John La Rose arrived in Britain in 1961. In 1966 he founded New Beacon Books, the first Caribbean publishing house, bookshop and international book service.  Growing up in a colonial society in the Caribbean made him acutely aware that colonial policy was based on a deliberate withholding of information from the population.  There was also a discontinuity of information from generation to generation.  Publishing, therefore, was a vehicle to give an independent validation to one's own culture, history and politics - a sense of self - and to make a break with discontinuity.

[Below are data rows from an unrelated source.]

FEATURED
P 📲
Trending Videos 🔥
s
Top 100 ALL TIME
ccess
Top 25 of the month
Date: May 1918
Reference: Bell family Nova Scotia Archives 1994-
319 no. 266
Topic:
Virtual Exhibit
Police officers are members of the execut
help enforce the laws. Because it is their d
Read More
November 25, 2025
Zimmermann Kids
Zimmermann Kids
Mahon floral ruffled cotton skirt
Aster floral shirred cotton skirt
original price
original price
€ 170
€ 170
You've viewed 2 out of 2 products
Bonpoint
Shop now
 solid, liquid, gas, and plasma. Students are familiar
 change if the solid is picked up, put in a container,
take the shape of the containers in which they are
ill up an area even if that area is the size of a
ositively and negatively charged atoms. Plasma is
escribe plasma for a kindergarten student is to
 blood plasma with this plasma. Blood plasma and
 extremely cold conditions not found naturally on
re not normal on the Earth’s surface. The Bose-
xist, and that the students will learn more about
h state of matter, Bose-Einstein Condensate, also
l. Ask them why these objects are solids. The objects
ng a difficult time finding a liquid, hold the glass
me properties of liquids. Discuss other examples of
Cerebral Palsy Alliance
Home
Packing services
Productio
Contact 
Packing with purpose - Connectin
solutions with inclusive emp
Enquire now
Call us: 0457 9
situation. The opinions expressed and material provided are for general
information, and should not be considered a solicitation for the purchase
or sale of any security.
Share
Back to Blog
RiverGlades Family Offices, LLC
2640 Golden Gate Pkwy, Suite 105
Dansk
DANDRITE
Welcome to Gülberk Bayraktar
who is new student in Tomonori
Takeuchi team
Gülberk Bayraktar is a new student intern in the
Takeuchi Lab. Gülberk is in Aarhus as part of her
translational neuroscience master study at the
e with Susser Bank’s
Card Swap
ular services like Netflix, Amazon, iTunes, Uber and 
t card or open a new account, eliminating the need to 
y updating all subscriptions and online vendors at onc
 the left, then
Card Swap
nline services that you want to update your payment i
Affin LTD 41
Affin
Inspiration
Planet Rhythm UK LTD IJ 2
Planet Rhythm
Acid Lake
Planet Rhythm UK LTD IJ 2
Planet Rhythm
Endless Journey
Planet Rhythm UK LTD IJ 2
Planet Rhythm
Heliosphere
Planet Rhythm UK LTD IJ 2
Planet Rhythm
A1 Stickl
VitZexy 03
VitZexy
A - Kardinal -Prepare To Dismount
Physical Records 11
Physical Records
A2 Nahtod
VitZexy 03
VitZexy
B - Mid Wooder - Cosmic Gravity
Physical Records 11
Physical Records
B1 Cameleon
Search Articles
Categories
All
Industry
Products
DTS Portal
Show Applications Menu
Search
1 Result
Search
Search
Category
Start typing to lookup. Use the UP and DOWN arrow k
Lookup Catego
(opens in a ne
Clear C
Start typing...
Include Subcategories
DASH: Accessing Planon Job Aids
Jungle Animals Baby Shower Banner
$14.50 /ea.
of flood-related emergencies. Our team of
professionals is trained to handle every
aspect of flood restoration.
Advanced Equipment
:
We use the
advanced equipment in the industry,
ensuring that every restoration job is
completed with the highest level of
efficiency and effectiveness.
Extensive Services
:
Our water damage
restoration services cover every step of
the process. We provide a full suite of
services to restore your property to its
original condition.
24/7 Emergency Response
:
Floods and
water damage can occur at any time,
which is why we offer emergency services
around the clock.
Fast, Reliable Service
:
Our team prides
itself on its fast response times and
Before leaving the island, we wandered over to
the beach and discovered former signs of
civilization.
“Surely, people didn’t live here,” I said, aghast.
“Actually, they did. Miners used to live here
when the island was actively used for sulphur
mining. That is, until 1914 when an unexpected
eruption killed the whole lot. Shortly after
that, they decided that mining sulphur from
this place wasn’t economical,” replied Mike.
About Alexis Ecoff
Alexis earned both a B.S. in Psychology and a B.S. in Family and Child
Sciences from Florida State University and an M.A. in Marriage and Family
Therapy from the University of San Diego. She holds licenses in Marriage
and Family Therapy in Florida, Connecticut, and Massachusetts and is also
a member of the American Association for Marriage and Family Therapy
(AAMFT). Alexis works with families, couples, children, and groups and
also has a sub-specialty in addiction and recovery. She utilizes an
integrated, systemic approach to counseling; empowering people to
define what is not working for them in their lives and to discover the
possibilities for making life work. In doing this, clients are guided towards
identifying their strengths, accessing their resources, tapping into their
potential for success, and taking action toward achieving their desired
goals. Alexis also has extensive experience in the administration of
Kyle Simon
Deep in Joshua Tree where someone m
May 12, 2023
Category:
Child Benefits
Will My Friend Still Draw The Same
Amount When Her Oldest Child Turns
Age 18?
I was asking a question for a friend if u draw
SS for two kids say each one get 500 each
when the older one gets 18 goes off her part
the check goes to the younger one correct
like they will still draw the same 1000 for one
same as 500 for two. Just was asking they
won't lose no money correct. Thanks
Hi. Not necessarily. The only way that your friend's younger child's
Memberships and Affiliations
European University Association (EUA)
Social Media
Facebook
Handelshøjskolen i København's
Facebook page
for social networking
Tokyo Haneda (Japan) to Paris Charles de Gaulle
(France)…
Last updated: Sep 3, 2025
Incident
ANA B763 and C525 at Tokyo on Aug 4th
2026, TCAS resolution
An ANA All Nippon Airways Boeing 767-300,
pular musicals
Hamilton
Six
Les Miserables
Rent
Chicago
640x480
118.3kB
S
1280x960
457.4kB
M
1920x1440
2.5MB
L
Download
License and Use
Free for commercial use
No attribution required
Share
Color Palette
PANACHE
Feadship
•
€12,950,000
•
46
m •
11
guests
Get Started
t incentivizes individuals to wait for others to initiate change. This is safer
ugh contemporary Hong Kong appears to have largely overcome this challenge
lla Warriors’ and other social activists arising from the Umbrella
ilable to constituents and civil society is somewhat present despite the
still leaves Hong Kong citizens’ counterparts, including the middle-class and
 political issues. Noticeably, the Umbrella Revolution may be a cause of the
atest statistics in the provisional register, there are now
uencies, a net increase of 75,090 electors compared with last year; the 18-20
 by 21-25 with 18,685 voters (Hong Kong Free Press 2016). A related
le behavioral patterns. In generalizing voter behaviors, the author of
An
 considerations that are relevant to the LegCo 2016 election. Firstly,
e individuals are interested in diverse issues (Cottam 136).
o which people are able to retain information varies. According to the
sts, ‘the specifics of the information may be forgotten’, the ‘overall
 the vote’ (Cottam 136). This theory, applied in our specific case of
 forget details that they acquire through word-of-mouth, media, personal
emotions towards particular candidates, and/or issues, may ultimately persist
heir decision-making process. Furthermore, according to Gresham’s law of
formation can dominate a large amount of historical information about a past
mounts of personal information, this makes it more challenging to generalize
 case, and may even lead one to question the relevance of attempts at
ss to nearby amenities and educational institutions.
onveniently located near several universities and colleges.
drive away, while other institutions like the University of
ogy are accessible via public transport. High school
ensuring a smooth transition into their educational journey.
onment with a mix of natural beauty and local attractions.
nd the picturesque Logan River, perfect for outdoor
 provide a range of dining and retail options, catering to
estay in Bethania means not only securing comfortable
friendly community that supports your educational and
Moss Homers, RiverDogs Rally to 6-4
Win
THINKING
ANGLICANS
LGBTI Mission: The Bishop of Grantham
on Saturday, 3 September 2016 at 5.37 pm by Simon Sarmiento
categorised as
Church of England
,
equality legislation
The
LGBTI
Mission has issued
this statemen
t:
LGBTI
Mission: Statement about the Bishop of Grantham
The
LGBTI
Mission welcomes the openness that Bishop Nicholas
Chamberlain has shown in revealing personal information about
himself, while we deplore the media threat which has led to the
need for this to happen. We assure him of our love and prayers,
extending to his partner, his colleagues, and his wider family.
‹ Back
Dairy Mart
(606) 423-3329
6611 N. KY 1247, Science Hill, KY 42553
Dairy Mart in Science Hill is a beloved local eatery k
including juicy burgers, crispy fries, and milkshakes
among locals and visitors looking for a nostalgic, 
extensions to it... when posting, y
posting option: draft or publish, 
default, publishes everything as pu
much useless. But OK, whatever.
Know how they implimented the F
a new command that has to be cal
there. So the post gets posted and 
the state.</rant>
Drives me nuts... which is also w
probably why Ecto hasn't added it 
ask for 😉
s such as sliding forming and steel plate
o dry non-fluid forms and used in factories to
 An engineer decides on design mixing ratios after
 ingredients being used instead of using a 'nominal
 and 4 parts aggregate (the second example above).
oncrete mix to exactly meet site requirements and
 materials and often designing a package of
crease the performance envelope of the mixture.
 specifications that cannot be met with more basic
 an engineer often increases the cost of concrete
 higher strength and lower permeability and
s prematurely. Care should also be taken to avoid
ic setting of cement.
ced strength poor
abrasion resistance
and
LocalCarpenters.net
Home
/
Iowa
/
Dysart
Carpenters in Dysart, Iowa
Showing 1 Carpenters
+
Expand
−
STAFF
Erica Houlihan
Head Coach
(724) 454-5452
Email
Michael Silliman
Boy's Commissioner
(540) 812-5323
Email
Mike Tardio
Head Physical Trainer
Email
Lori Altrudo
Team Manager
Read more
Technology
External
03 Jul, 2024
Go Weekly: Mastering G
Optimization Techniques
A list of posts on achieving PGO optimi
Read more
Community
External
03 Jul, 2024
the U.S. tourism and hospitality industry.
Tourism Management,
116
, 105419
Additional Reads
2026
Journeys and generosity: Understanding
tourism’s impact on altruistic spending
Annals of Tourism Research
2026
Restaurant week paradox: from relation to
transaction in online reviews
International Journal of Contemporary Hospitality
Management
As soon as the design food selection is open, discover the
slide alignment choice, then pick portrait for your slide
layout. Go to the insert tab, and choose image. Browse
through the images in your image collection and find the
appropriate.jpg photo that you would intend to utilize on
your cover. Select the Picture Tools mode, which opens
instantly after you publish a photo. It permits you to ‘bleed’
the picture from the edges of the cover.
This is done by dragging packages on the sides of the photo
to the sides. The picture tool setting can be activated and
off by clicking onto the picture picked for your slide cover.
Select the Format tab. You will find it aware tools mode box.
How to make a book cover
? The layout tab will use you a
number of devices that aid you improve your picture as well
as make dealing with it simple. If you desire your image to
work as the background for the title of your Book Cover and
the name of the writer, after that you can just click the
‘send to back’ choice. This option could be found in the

In 1966 John La Rose, along with the Jamaican writer and broadcaster Andrew Salkey and the Barbadian poet and historian Edward Kamau Brathwaite, co-founded the Caribbean Artists Movement, providing a platform for Caribbean artists, poets, writers, dramatists, actors and musicians (see GB 2904 CAM).  In 1972/73 he was Chairman of the Institute of Race Relations and Towards Racial Justice.

John La Rose was involved in the Black Education Movement from the late 1960s, particularly in the struggle against banding, and the placing of West Indian children in schools for the educationally sub-normal.  He founded the George Padmore Supplementary School for West Indian children in 1969 and helped found the Caribbean Education and Community Workers Association.  In the 1980s he was instrumental in setting up the National Association of Supplementary Schools, and was its Chairman for a time (see GB 2904 BEM).

In 1975, after a black schoolboy was assaulted by the police in Haringey, John La Rose and concerned parents founded the Black Parents Movement to combat the brutalisation and criminalisation of young blacks, and to agitate for youth and parent power and decent education.  The Black Parents Movement, in alliance with the Race Today Collective and the Black Youth Movement, became one of the most powerful cultural and political movements organised by blacks in Britain (see GB 2904 BPM).  The alliance formed the New Cross Massacre Action Committee in response to the New Cross fire which resulted in the death of 14 young blacks, and mobilised 20,000 black people and their supporters in March 1981 to protest the death of the young people and the failure of the police to conduct a proper investigation.  John La Rose was the Chairman of the New Cross Massacre Action Committee and gave tremendous support to the bereaved families (see GB 2904 NCM).

John La Rose was also part of many organisations focusing on international concerns.  In 1982 he helped to found Africa Solidarity, supporting the struggle against dictatorship and tyranny in Africa, and he also became Chairman of the Committee for the Release of Political Prisoners in Kenya, also founded in 1982.  In response to the rise in fascism and xenophobia, he helped to found European Action for Racial Equality and Social Justice in the late 1980s, bringing together anti-racists and anti-fascists from Britain, Belgium, Italy, France and Germany.

One of John La Rose's greatest achievements was the International Book Fair of Radical Black and Third World Books (1982-95), organised jointly with Bogle L'Ouverture Books and Race Today Publications.  He was joint director with Jessica Huntley of the Book Fair and from 1984 its sole director.  John La Rose was the editor at New Beacon Books and of their journal, New Beacon Review, and published two volumes of his own poetry, Foundations (1966) and Eyelets of Truth Within Me (1992).  He also did some filmmaking in the 1970s.

The George Padmore Institute was established in 1991 and chaired by John La Rose.  The Institute continues the traditions and methods of work that New Beacon Books and the organisations connected with it have developed since 1966.

John La Rose died on 28 February 2006.  He is part of a Caribbean tradition of radical and revolutionary activism whose input has reverberated across continents.

Custodial History:

The material in this collection was gifted to the George Padmore Institute by John La Rose (1927-2006).  The collection is accruing and more deposits are expected over time.